• **TEXTO FUENTE**:
- - - - - - -

El realismo en televisión es incómodo como un recién divorciado en una boda. No apetece tenerlo por ahí. La excusa es que la gente no quiere echar el rato con más de lo mismo, con lo que tiene en la oficina o en casa. Dicen que no quiere que el televisor sea un espejo o se confunda con la pared de gotelé.

En la ficción televisiva española el realismo siempre ha recurrido a la exageración, a cazar mariposas con granadas de mano. En Tele 5, por ejemplo, cadena madre de las series más populares, el realismo tiene que estar pasado dos o tres vueltas. Alguien chabacano tiene que pegarle patadas al diccionario hasta cuando piensa, alguien gay ha de sufrir esguince de muñeca y alguien zafio masticar con la boca abierta mientras bebe vino en tetra brick. Al final ese realismo es al verdadero realismo como Star Trek a España Directo.

Quizá por eso Pelotas es una serie tan apreciada. Corbacho & Cruz han creado un reducto de aspirantes a la normalidad con alma de secundarios. Que se fugan de Zoquetelandia, el paraíso donde las televisiones quieren hacer sentirse en casa a los espectadores españoles, para tomar un curso de enología, leer un libro de Stieg Larsson o tratar de ligarse a alguien razonable. Pelotas, que en su segunda temporada acusa menor tirón, se mueve con toques en corto, entre soledades y amistades de barra. Actores buenos, Ángel de Andrés, Belén López, María Botto entre muchos, con Javier Albalá en el más representativo registro naturalista, pelean por no forzar la máquina de pasarse, por instalarse en el realismo en lugar de tres pueblos más allá.

- - - - - - -

• **TAREAS REQUERIDAS**:
1. Según el texto sobre el realismo televisivo, ¿quiénes han creado la serie Pelotas?
2. Prosigue el texto sobre el realismo televisivo a partir de su última frase.

• **REGISTROS APORTADOS**:
- - - - - - -

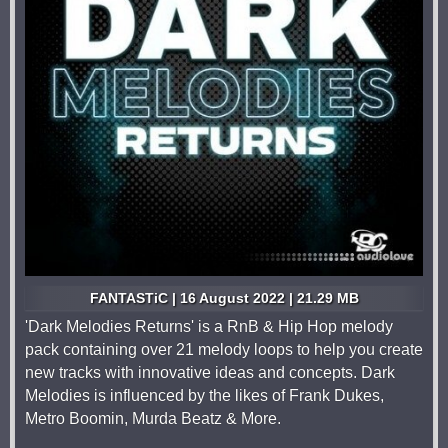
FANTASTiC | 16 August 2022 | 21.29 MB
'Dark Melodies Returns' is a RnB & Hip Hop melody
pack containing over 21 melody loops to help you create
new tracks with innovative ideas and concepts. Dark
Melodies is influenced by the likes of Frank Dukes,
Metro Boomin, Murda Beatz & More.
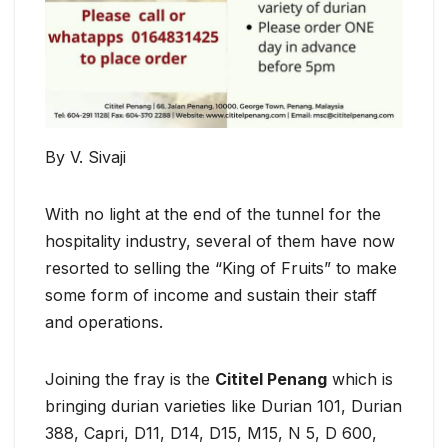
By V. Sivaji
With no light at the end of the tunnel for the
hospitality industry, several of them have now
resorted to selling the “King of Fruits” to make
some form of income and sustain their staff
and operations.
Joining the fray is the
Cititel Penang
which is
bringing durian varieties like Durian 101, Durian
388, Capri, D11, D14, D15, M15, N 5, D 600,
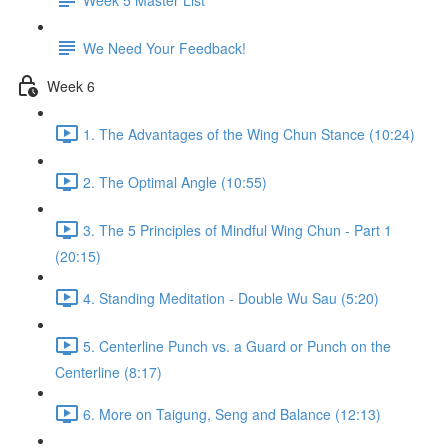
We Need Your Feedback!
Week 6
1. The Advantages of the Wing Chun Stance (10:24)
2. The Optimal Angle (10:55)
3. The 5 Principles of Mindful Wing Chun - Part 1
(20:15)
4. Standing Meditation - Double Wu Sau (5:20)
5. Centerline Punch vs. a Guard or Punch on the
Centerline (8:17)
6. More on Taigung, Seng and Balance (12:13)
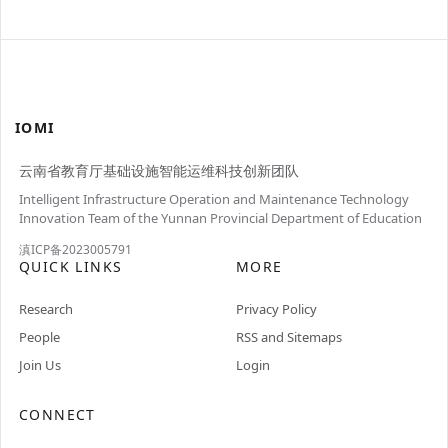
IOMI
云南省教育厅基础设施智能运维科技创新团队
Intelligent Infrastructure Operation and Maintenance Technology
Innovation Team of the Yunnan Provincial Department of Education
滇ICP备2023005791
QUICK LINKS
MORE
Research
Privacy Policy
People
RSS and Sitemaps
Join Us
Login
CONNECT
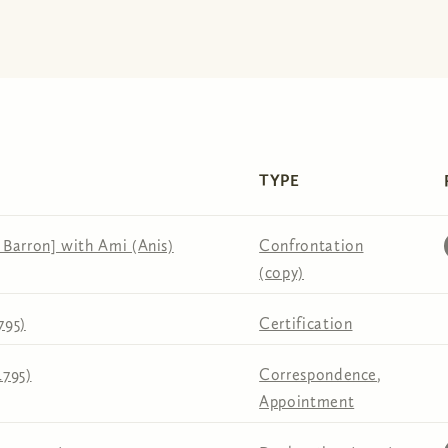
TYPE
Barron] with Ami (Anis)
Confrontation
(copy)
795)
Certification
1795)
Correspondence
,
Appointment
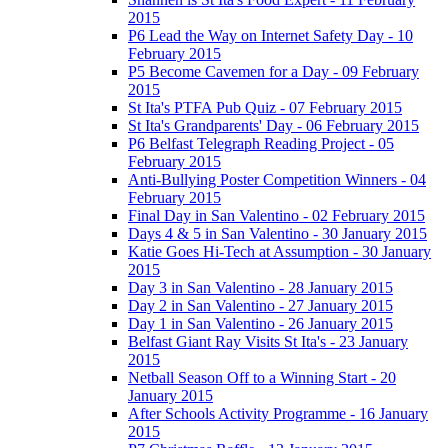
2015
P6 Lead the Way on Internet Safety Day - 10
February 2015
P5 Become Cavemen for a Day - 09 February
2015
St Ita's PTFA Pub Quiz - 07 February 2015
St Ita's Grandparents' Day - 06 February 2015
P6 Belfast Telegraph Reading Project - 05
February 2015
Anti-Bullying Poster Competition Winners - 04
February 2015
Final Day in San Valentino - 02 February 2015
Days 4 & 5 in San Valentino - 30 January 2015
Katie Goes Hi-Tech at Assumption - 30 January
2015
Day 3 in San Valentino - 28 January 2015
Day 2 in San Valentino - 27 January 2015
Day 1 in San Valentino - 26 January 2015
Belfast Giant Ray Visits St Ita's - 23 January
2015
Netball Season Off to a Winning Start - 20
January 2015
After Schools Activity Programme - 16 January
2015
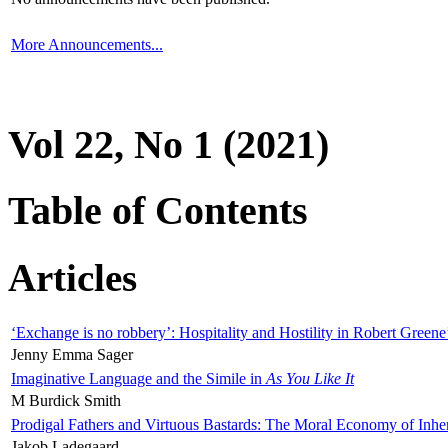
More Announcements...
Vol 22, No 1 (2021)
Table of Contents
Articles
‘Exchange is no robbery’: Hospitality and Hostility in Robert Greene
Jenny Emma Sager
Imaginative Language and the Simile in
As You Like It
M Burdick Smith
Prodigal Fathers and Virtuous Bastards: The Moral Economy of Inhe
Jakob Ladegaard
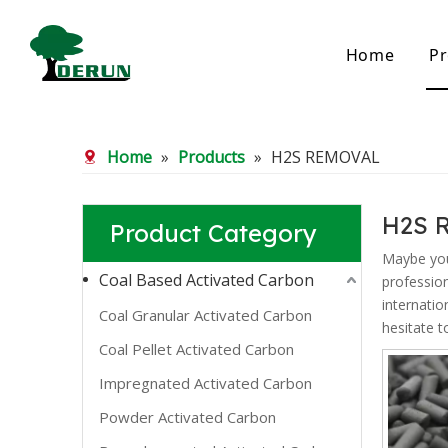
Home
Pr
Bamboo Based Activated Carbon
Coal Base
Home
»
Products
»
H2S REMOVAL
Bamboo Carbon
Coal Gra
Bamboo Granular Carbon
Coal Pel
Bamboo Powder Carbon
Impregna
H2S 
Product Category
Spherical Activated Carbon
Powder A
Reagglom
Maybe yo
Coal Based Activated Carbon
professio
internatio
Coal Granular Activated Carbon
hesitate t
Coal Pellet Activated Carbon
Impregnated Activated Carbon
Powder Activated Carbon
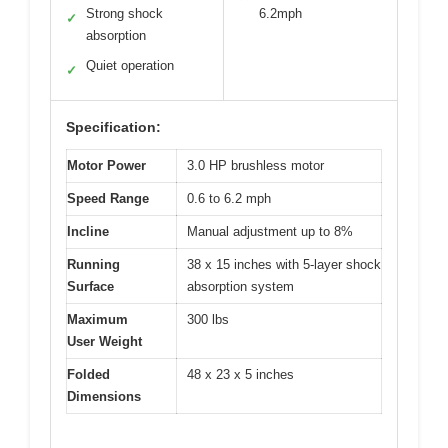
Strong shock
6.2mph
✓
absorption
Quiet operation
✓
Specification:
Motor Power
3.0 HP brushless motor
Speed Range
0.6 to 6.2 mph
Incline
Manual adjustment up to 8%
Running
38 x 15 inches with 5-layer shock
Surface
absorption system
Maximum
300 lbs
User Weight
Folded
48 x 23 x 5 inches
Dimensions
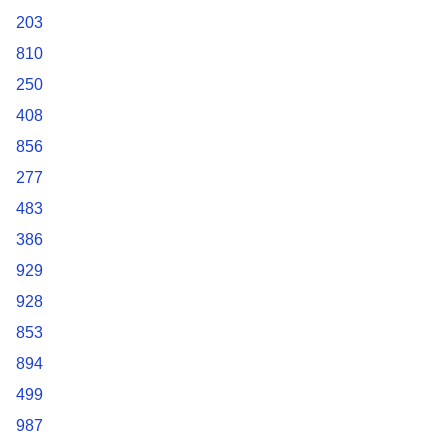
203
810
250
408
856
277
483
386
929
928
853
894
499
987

- - - - - - -

• **RESPUESTAS NUMERADAS**:
1. Corbacho & Cruz.

2.
En los últimos capítulos han irrumpido algunas fantasías y pesadillas, y sonaban a forzado, porque donde la serie es infalible es cuando deja a algún personaje a solas y aprecias su humilde máquina de pensar y sentir. Y ese instante es tan raro en la ficción televisiva que te parece que esos tipos de Hospitalet tienen superpoderes. Porque la normalidad es lo espectacular. Es sano que una serie nos recuerde los lunes que, como escribió otro catalán castellanoescribiente, al final tienen razón los días laborables, "después de todo, no sabemos si las cosas no son mejor así, escasas a propósito".